## Exercises to complete
**A.** In the text on the Sydney COVID outbreak, what regulation does Gladys Berejeklian now have?
**B.** In the text on the Sydney COVID outbreak, which settings of virus spread are tied to workers with casual shifts or many jobs? List them all.

Start of Page text

The pathetic efforts of Gladys Berejeklian to blame the limousine driver for the latest COVID outbreak, which has now caused a city-wide lockdown and an increasing number of cases needs to be judged on its demerits.  Obviously there should have been regulations that anyone on the front line had to be vaccinated, and surely driving a limo from the airport to the quarantine hotel is ‘front line’. 

She said that she ‘could not control the subcontractor of the subcontractor.’  Actually, she could have. Now she has the regulation that she should have had months ago- front line staff have to be vaccinated.

Of course, the reason for the spread of the virus from the Melbourne quarantine hotels months ago was the fact that the support staff had many jobs, because they were not permanent and had shifts everywhere.  The same problem occurred with transmission in Victorian Nursing homes- casual shifts.  Now it is Sydney drivers.

End of Page text
Start of Excerpted records

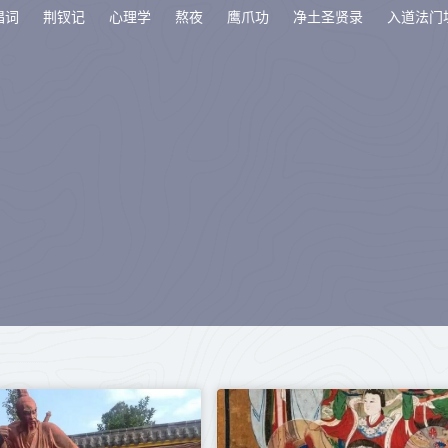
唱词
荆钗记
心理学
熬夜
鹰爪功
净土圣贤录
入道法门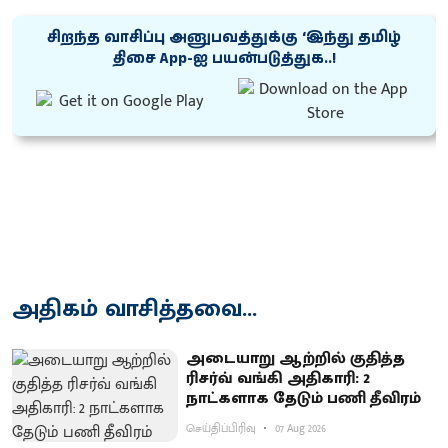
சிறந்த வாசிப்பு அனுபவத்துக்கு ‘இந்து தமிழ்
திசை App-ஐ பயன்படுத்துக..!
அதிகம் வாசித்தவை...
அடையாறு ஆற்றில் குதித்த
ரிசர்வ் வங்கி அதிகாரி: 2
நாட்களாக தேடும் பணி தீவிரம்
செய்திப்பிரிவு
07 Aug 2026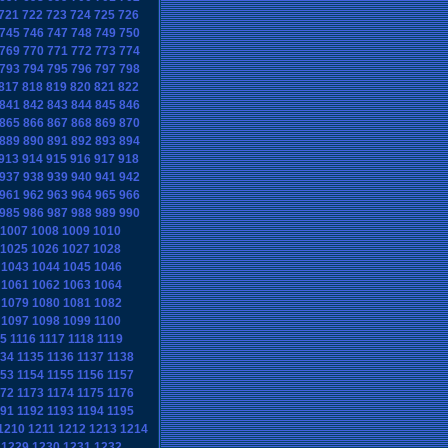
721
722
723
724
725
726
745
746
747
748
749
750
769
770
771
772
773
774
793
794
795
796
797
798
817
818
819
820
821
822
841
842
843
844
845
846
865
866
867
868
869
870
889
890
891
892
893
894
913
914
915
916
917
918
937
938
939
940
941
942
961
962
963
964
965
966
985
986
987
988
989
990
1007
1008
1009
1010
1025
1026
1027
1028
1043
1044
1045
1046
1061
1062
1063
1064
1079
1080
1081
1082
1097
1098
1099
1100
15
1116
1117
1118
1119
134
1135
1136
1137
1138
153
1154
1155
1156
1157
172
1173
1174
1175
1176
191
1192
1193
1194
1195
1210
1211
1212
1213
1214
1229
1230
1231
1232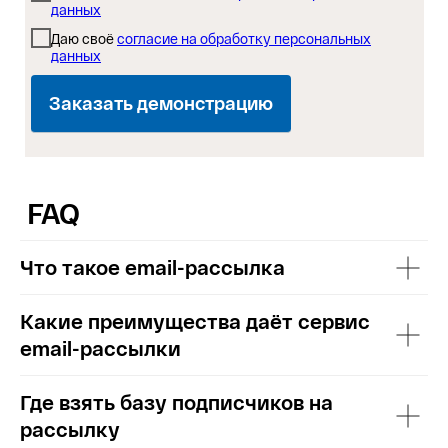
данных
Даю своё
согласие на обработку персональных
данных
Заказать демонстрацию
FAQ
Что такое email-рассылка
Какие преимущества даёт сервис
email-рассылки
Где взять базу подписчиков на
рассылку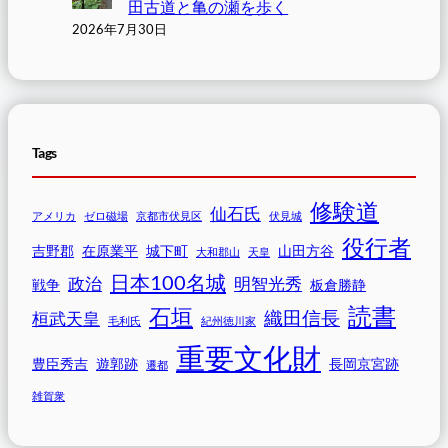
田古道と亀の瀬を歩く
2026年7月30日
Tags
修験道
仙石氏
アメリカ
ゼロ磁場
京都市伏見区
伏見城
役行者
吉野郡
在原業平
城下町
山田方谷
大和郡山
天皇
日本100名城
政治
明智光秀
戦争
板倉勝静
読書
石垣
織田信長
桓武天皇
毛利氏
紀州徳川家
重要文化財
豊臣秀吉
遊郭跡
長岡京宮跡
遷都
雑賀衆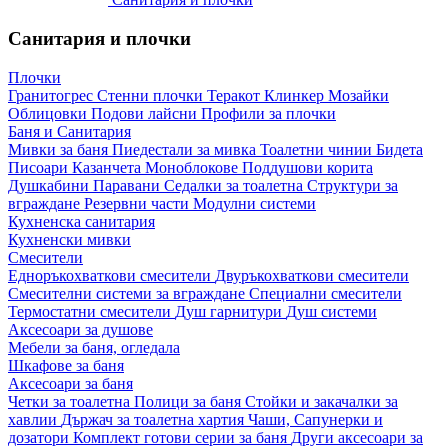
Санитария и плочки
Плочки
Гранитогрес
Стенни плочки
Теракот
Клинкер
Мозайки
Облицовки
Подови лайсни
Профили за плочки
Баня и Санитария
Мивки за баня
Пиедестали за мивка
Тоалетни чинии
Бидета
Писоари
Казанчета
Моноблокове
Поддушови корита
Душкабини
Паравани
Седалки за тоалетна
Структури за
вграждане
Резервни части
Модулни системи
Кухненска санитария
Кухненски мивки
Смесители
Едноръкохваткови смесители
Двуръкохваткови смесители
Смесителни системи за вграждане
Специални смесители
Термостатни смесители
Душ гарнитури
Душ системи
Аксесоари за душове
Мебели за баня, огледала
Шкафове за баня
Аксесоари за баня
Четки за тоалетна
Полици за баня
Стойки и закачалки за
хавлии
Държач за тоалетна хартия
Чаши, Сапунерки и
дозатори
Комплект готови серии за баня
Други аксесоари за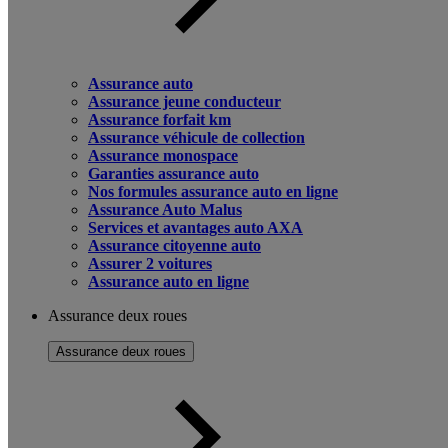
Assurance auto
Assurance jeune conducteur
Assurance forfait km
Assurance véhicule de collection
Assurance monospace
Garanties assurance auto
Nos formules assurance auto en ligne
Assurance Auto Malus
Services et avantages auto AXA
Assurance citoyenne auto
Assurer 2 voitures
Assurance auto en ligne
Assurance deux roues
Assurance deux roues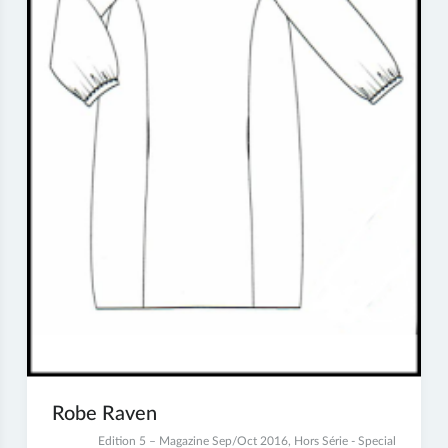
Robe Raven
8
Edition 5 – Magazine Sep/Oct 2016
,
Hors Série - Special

End of Excerpted records

## Solutions in order
**A.** Front line staff have to be vaccinated.

**B.**
- The Melbourne quarantine hotels
- Victorian nursing homes
- Sydney drivers